回到皇宮時,已是黃昏,禦書房的燈亮了起來,案頭堆著新送來的奏折,最上面一本,是江南送來的,說今年的春蠶長得很好,預計能比往年多收三成蠶絲,葉念拿起朱筆,在上面圈了個“善”字,筆尖的朱砂落在紙上,像朵小小的花。

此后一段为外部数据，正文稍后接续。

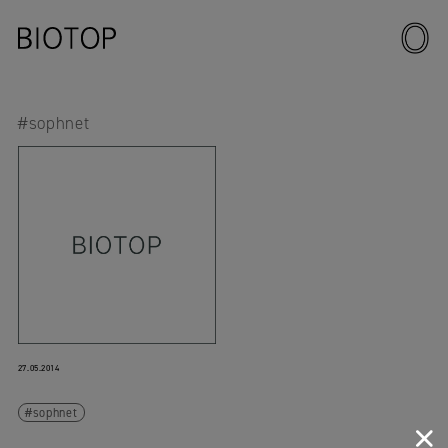
#sophnet
27.05.2014
sophnet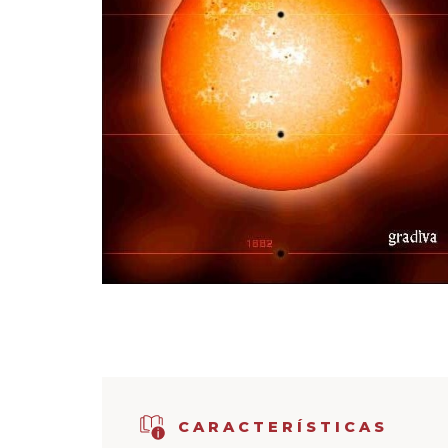
CARACTERÍSTICAS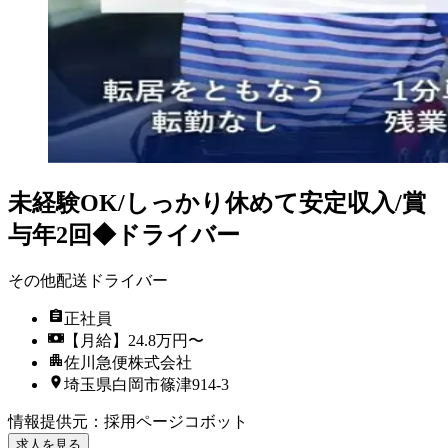
未経験OK/しっかり休めて安定収入/賞
与年2回◆ドライバー
その他配送ドライバー
正社員
【月給】24.8万円〜
佐川急便株式会社
埼玉県白岡市篠津914-3
情報提供元
：
採用ページコボット
求人を見る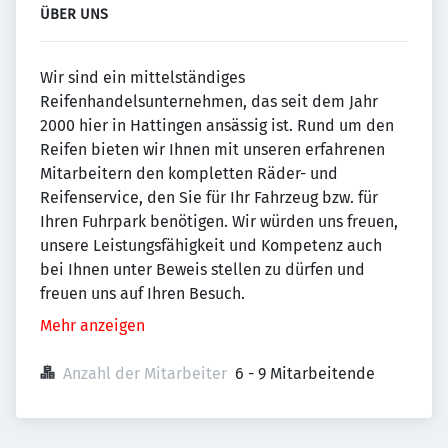
ÜBER UNS
Wir sind ein mittelständiges
Reifenhandelsunternehmen, das seit dem Jahr
2000 hier in Hattingen ansässig ist. Rund um den
Reifen bieten wir Ihnen mit unseren erfahrenen
Mitarbeitern den kompletten Räder- und
Reifenservice, den Sie für Ihr Fahrzeug bzw. für
Ihren Fuhrpark benötigen. Wir würden uns freuen,
unsere Leistungsfähigkeit und Kompetenz auch
bei Ihnen unter Beweis stellen zu dürfen und
freuen uns auf Ihren Besuch.
Mehr anzeigen
Anzahl der Mitarbeiter
6 - 9 Mitarbeitende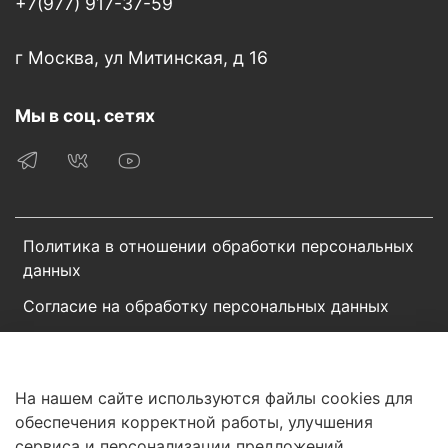
+7(977) 917-37-59
г Москва, ул Митинская, д 16
Мы в соц. сетях
Политика в отношении обработки персональных
данных
Согласие на обработку персональных данных
Пользовательское соглашение
Сотрудничество
На нашем сайте используются файлы cookies для
обеспечения корректной работы, улучшения
© 2025 Интернет-магазин «BROSCORP». Все права
сервиса и персонализации предложений.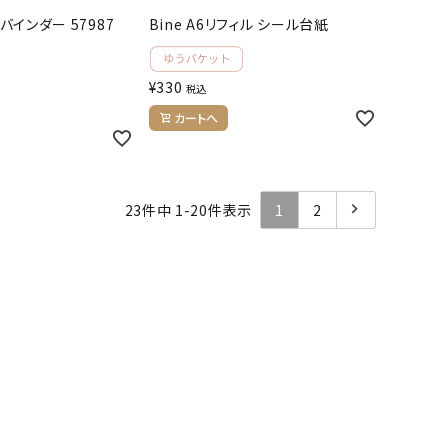
アバインダー 57987
Bine A6リフィル シール台紙
¥
330
税込
カートへ
23
件中
1
-
20
件表示
1
2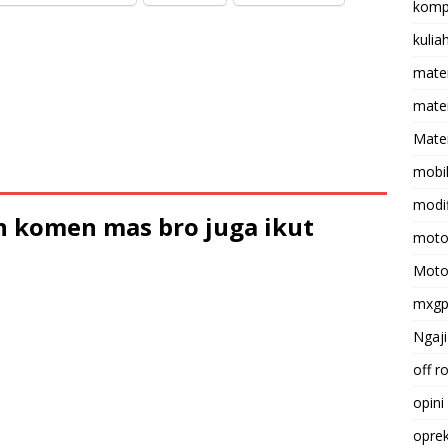
komp
kulia
mate
matem
Mater
mobi
modif
 komen mas bro juga ikut
moto
Moto
mxg
Ngaji
off r
opini
opre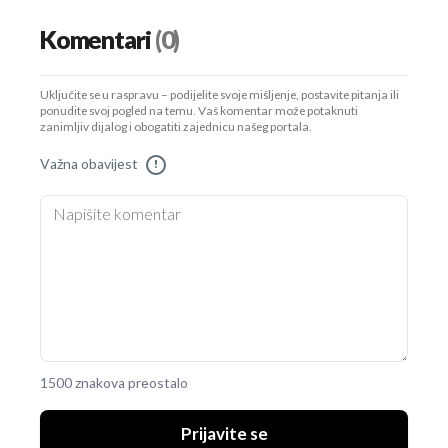
Komentari
(0)
Uključite se u raspravu – podijelite svoje mišljenje, postavite pitanja ili
ponudite svoj pogled na temu. Vaš komentar može potaknuti
zanimljiv dijalog i obogatiti zajednicu našeg portala.
Važna obavijest
!
1500 znakova preostalo
Prijavite se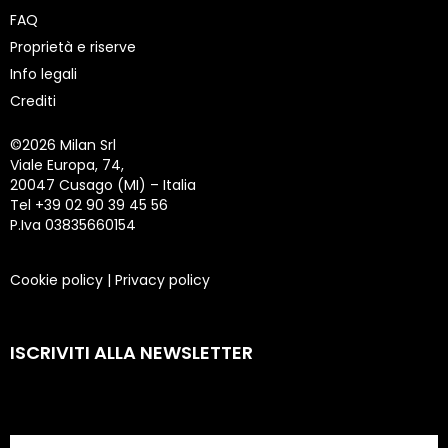
FAQ
Proprietà e riserve
Info legali
Crediti
©
2026 Milan Srl
Viale Europa, 74,
20047 Cusago (MI) – Italia
Tel +39 02 90 39 45 56
P.Iva 03835660154
Cookie policy
|
Privacy policy
ISCRIVITI ALLA NEWSLETTER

官琴秋端來一碗銀耳羹,坐在她對面,慢慢喝著:“明天要去國子監講學,講什麽?”

“講《農桑輯要》吧。”葉念放下筆,“讓那些世家子弟也知道,百姓種一畝地,有多不容易。”

官琴秋笑了:“阿念當年在冷宮,可是連麥苗和韭菜都分不清。”

葉念的耳尖微微發燙:“那都是陳年舊事了。”她忽然想起什麽,從抽屜裏翻出個小小的木盒,裏面是枚歪歪扭扭的玉簪,“你看,還可以吧”

官琴秋湊過來看,忍不住笑了:“哈哈,像只歪脖子鵝。”

“那也是送給你的,琴秋~”。

窗外的月光漫進來,落在兩人交握的手上,像撒了層銀粉,遠處傳來更夫的梆子聲,一下一下,敲在寂靜的夜裏,也敲在這剛剛開始的,屬於她們的太平盛世裏。

而皇陵的小院裏,夢生正把最後一碗雪蓮湯餵給酈遠道,喝了兩口,酈遠道忽然抓住他的手:“明年桃花開時,我們釀兩壇酒,一壇埋在桃樹下,一壇……”

“一壇等皇上再來時,一起喝。”夢生笑著接話,替他擦了擦嘴角,“快喝吧,涼了就不好了。”

酈遠道點點頭,慢慢喝著湯,目光落在窗外漫天的桃花上,眼裏的笑意,比月光還溫柔。